Летний сад - стр. 16
Многое изменилось между ними. Александр больше не впивался в нее губами, не шептал разное, не ласкал ее с головы до ног, не зажигал керосиновую лампу… даже не открывал глаза.
Шура. Только Татьяна, нагая, в доме на колесах, в этой их новой жизни называла его так, этим обожаемым уменьшительным именем. Иногда ей казалось, что ему хочется зажать руками уши, чтобы не слышать ее. В фургоне было темно, очень темно; видеть что-то было невозможно. И он был в одежде. Шура. Поверить не могу, что снова касаюсь тебя.
В их фургоне не было романов Эдит Уортон, не было «Эпохи невинности». Александр брал ее, пока ей становилось нечего отдать, но он все равно продолжал ее брать…
– Солдат, милый, я здесь, – могла шептать Татьяна, раскрывая объятия, беспомощно протягивая к нему руки, сдаваясь.
– Я тоже здесь, – мог сказать Александр, не шепотом, просто вставая и одеваясь. – Пойдем обратно. Надеюсь, Энтони еще спит.
Это было неожиданно. Его протянутая рука, помогающая ей встать.

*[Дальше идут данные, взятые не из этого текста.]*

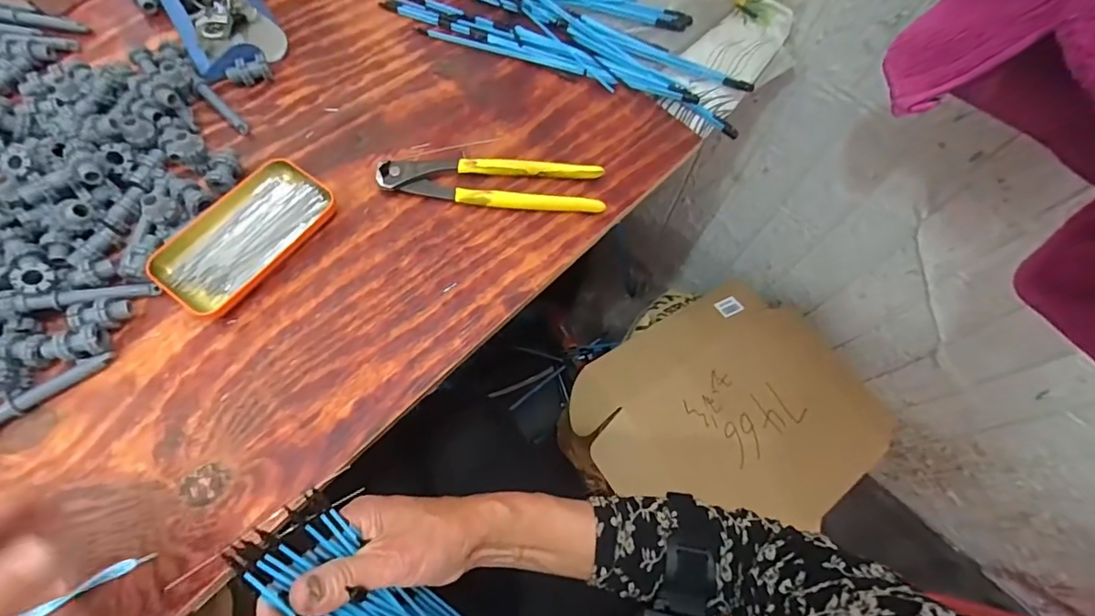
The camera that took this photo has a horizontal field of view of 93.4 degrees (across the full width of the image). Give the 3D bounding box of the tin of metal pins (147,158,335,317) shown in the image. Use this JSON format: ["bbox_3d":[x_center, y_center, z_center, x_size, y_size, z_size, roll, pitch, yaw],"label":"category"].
[{"bbox_3d":[-0.252,-0.062,0.431,0.076,0.017,0.142,34,69,12],"label":"tin of metal pins"}]

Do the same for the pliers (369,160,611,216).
[{"bbox_3d":[-0.050,-0.113,0.470,0.199,0.018,0.047,4,66,-1],"label":"pliers"}]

Она была беззащитна, истощена, она была открыта. Она могла отдать ему все, чего он захотел бы, но…
Ох, это не имело значения. Просто в том, как Александр молча и жадно, по-солдатски, не как супруг, вел себя, было нечто такое, в чем он нуждался, чтобы заглушить крики войны.
На грани слез она как-то раз спросила его, что с ним происходит – что происходит с ними, – и он ответил:
– Тебя запятнал ГУЛАГ.
И тут их прервал пронзительный детский крик, донесшийся снизу. Уже одетый Александр бегом бросился вниз.
– Мама! Мама!
Старая миссис Брюстер поспешила в его комнату, но лишь сильнее напугала Энтони.
– МАМА! МАМА!
Александр обнял его, но Энтони не был нужен никто, кроме его матери.

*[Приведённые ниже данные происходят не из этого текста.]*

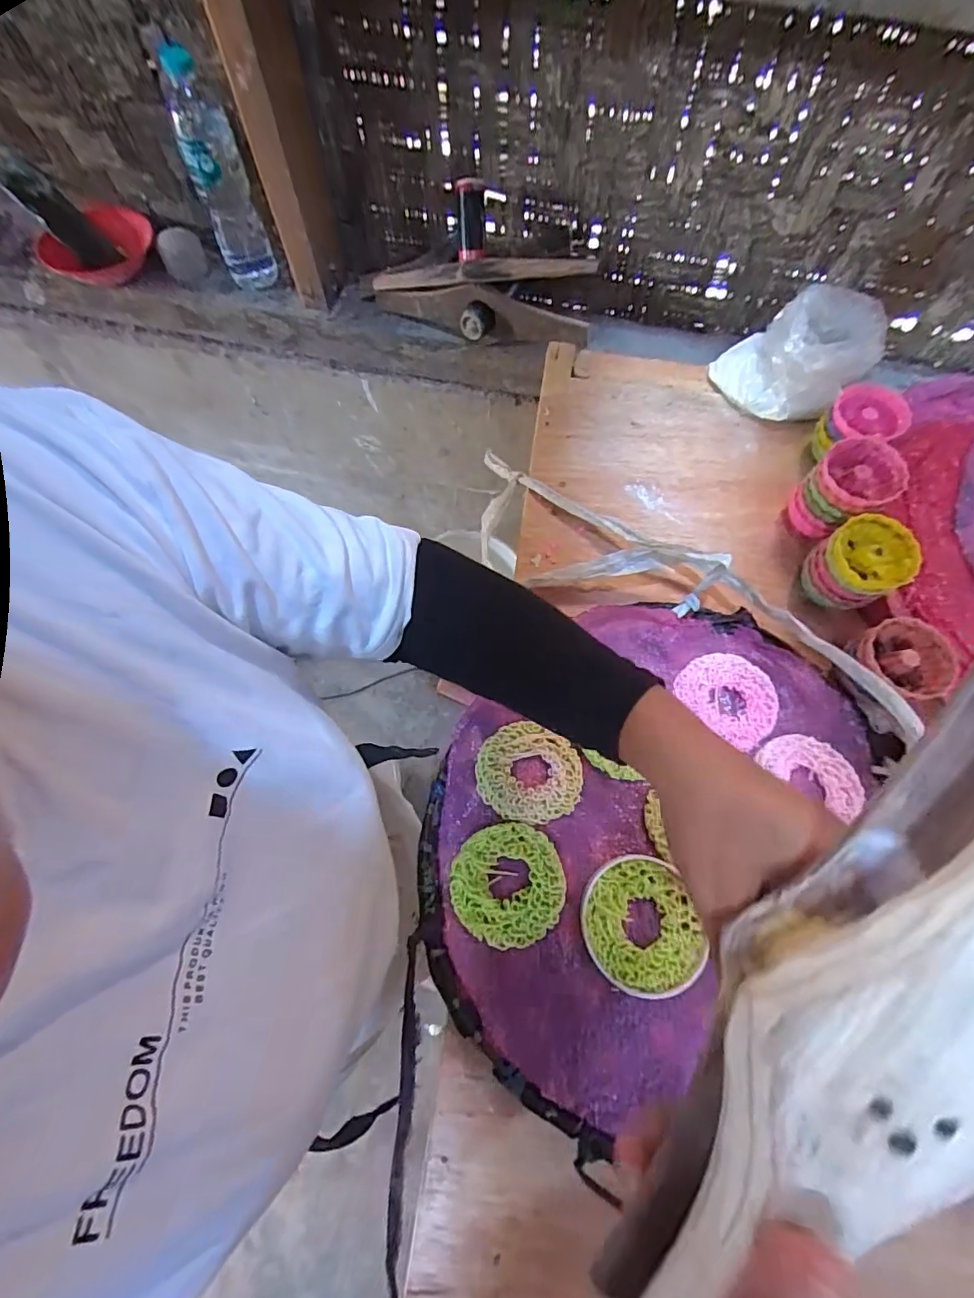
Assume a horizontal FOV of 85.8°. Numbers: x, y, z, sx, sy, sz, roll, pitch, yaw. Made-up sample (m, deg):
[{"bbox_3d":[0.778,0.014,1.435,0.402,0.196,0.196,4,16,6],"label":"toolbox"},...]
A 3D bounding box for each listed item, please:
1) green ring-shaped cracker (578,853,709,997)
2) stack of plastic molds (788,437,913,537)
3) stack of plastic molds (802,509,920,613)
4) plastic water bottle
[{"bbox_3d":[0.107,0.195,0.369,0.078,0.011,0.086,-22,71,-8],"label":"green ring-shaped cracker"},{"bbox_3d":[0.304,-0.131,0.454,0.068,0.076,0.058,-35,74,-13],"label":"stack of plastic molds"},{"bbox_3d":[0.304,-0.067,0.436,0.067,0.067,0.062,-36,74,-13],"label":"stack of plastic molds"},{"bbox_3d":[-0.346,-0.603,0.682,0.067,0.216,0.078,-24,72,-9],"label":"plastic water bottle"}]

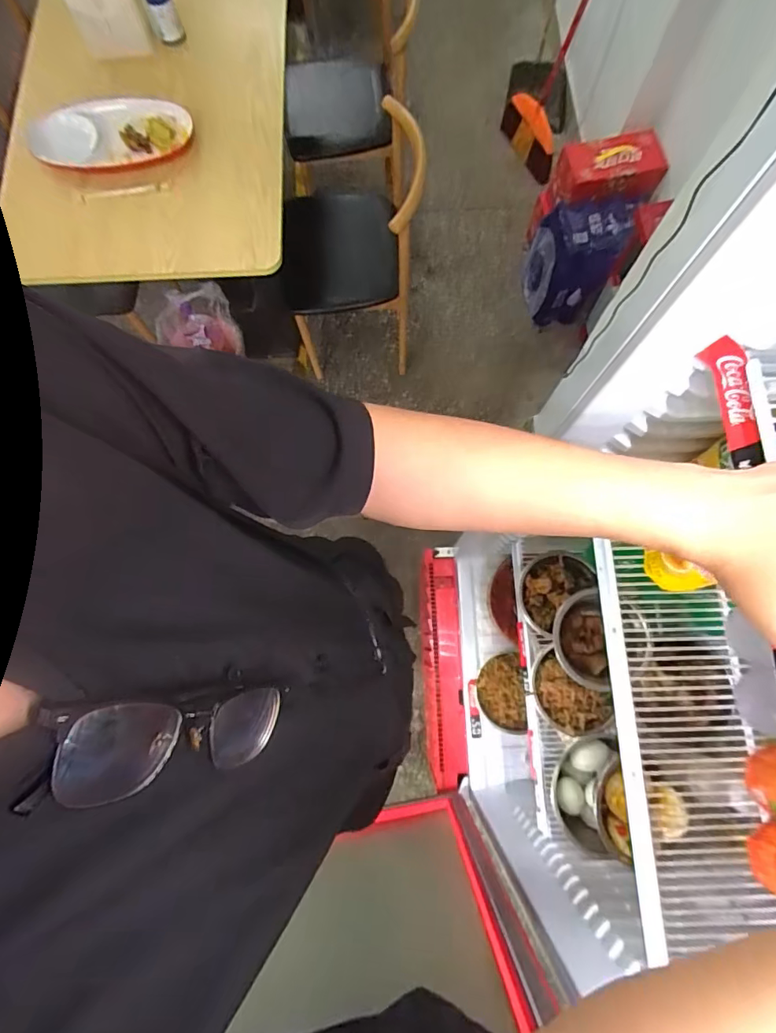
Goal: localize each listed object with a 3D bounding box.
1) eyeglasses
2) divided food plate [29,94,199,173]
[{"bbox_3d":[-0.106,0.109,0.237,0.024,0.132,0.043,-6,74,31],"label":"eyeglasses"},{"bbox_3d":[-0.545,-0.755,0.946,0.309,0.041,0.139,-9,88,-5],"label":"divided food plate"}]

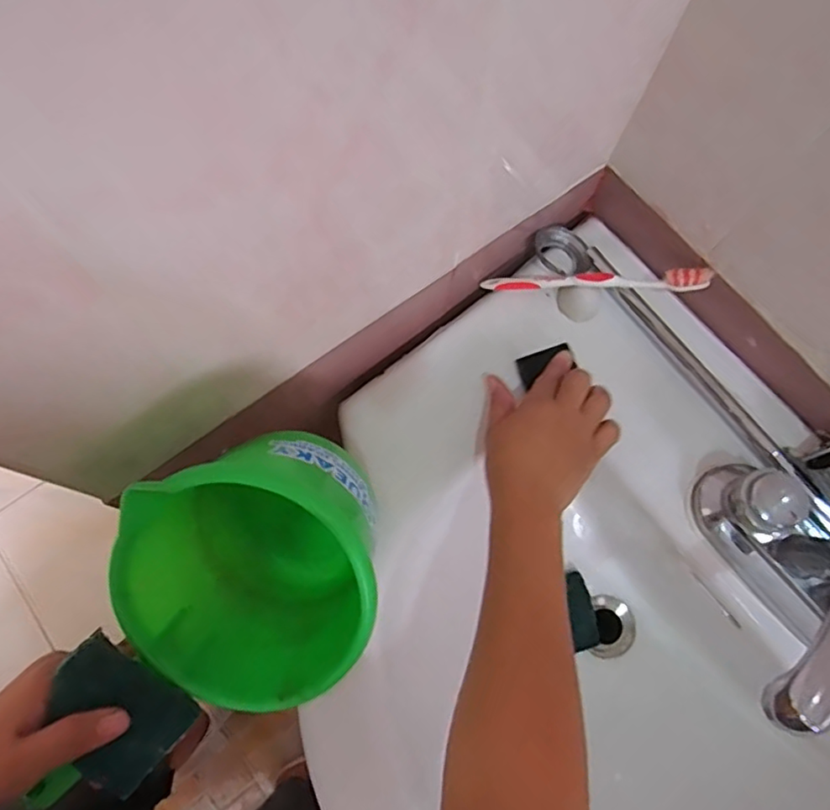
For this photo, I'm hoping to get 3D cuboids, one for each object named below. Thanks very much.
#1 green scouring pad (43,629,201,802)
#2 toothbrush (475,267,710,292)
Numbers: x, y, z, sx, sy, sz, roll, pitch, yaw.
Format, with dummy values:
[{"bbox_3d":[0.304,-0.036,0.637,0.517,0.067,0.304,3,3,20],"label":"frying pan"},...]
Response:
[{"bbox_3d":[-0.163,0.167,0.317,0.063,0.004,0.074,-46,98,-6],"label":"green scouring pad"},{"bbox_3d":[0.146,-0.101,0.490,0.178,0.017,0.013,2,72,16],"label":"toothbrush"}]

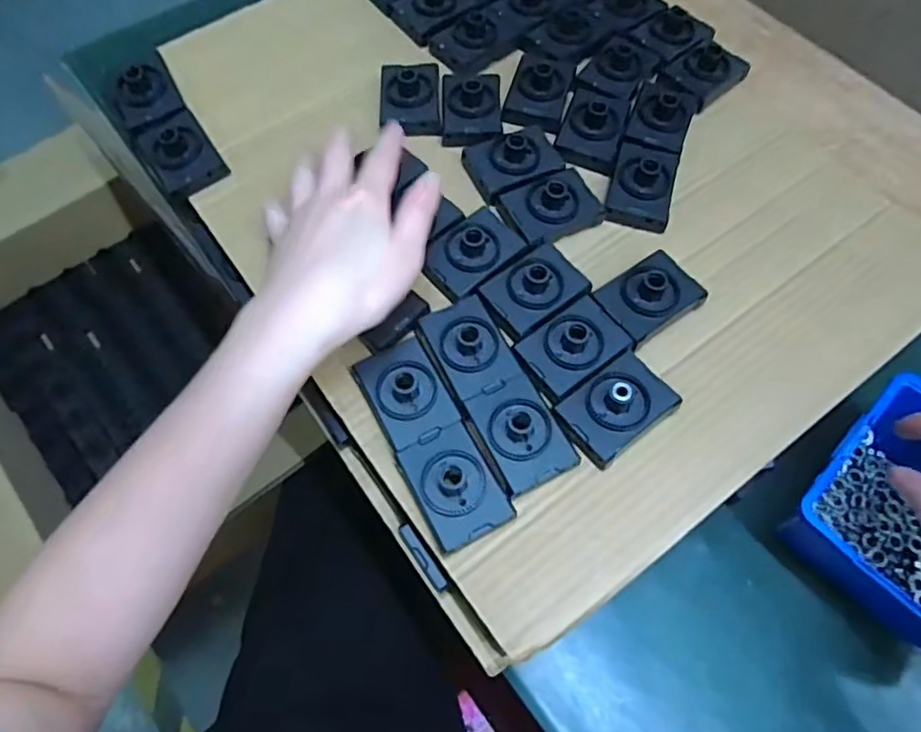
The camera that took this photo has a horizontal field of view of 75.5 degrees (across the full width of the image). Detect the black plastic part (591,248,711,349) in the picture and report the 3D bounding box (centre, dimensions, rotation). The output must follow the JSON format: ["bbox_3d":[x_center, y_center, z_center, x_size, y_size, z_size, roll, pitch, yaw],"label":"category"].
[{"bbox_3d":[0.114,-0.043,0.358,0.057,0.028,0.042,-32,70,-14],"label":"black plastic part"}]

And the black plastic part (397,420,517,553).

Но когда она ворвалась в комнату, он и ее не захотел. Он ударил Татьяну, отвернулся от нее. У него началась истерика. Ей понадобилось больше часа, чтобы успокоить его. В четыре Александр встал, чтобы отправиться на работу, и после той ночи Татьяна и Александр перестали ходить в дом на колесах. Он стоял брошенный на поляне на холме, между деревьями, а они, оба одетые, в тишине, подушкой, или его губами, или его рукой на ее лице, заглушали ее стоны, исполняя танго жизни, танго смерти, танго ГУЛАГа, поскрипывая проклятыми пружинами на двуспальной кровати рядом с беспокойно спящим Энтони.
Они пытались сойтись в течение дня, когда мальчик на них не смотрел. Проблема состояла в том, что он всегда их искал. К концу долгих тоскливых воскресений Александр был молчалив от нетерпения и неудовлетворенности.

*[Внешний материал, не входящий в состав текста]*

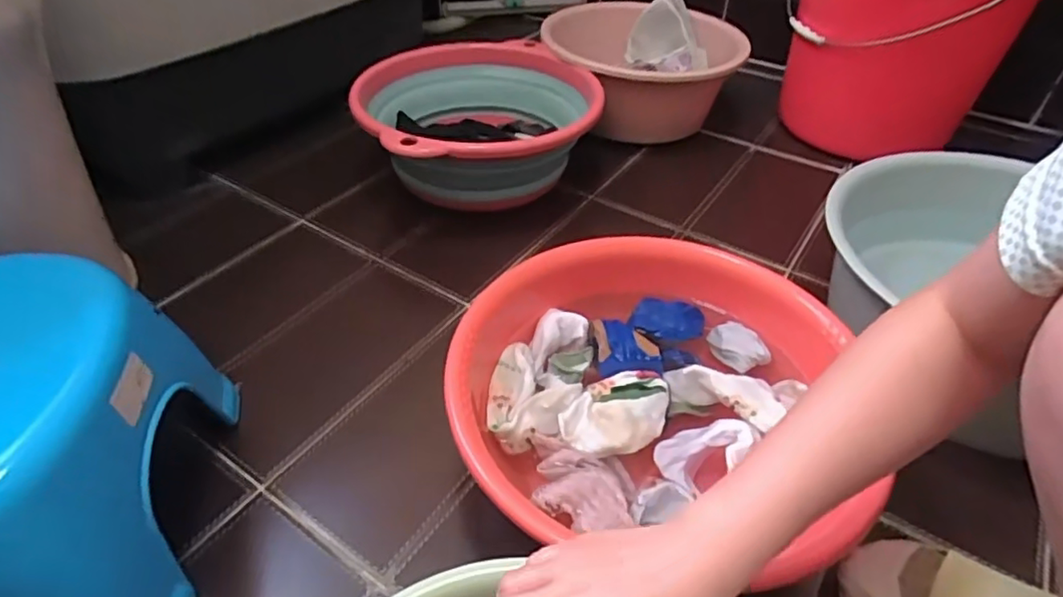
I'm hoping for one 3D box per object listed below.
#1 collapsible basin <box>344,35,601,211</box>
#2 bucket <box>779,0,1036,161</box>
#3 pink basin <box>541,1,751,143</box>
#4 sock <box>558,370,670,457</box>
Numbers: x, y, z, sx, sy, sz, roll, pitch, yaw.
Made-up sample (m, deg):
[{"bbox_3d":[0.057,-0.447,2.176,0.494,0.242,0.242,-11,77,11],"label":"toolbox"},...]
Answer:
[{"bbox_3d":[-0.080,-0.253,0.905,0.333,0.139,0.340,1,43,-1],"label":"collapsible basin"},{"bbox_3d":[0.549,-0.413,0.924,0.263,0.313,0.283,-13,45,-15],"label":"bucket"},{"bbox_3d":[0.190,-0.392,1.074,0.338,0.147,0.312,5,43,4],"label":"pink basin"},{"bbox_3d":[0.078,0.100,0.541,0.111,0.017,0.071,-28,51,-28],"label":"sock"}]

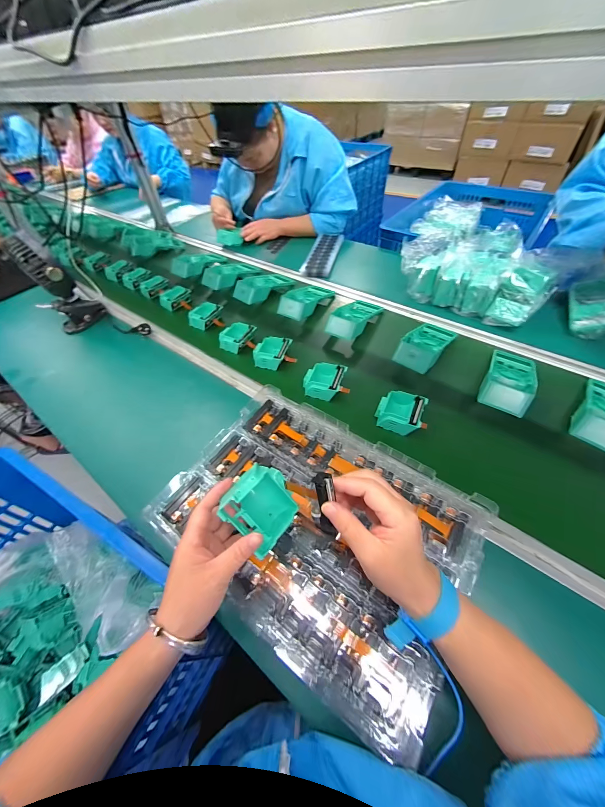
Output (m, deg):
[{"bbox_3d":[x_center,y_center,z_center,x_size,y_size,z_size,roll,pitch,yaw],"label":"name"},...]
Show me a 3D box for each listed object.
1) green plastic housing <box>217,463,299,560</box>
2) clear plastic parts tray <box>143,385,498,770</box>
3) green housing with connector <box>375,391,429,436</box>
[{"bbox_3d":[-0.051,0.116,0.333,0.072,0.077,0.045,-47,17,-30],"label":"green plastic housing"},{"bbox_3d":[0.014,0.149,0.382,0.378,0.032,0.279,27,58,25],"label":"clear plastic parts tray"},{"bbox_3d":[0.189,0.017,0.546,0.086,0.036,0.076,18,55,19],"label":"green housing with connector"}]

Однажды поздним воскресным днем Энтони, как предполагалось, играл в переднем дворике с жуками. Татьяна должна была готовить ужин. Александр, предположительно, должен был читать газету, но на самом деле он сидел под ее пышной юбкой на узком деревянном стуле, стоявшем вплотную к кухонной стене, а она стояла над ним, обхватив ногами его колени. Они тяжело дышали, их ноги подрагивали; Александр поддерживал ее движущееся тело, положив ладони ей на бедра. И в момент пика мучительных ощущений Татьяны в кухню вошел Энтони:
– Мама?
Рот Татьяны открылся в страдальческом «О!». Александр прошептал: «Тсс!» Она сдержала дыхание, не в силах обернуться, переполненная его неподвижностью, твердостью, полнотой внутри ее. Она впилась длинными ногтями в плечи Александра и изо всех сил старалась не закричать, а Энтони стоял за спиной своей матери.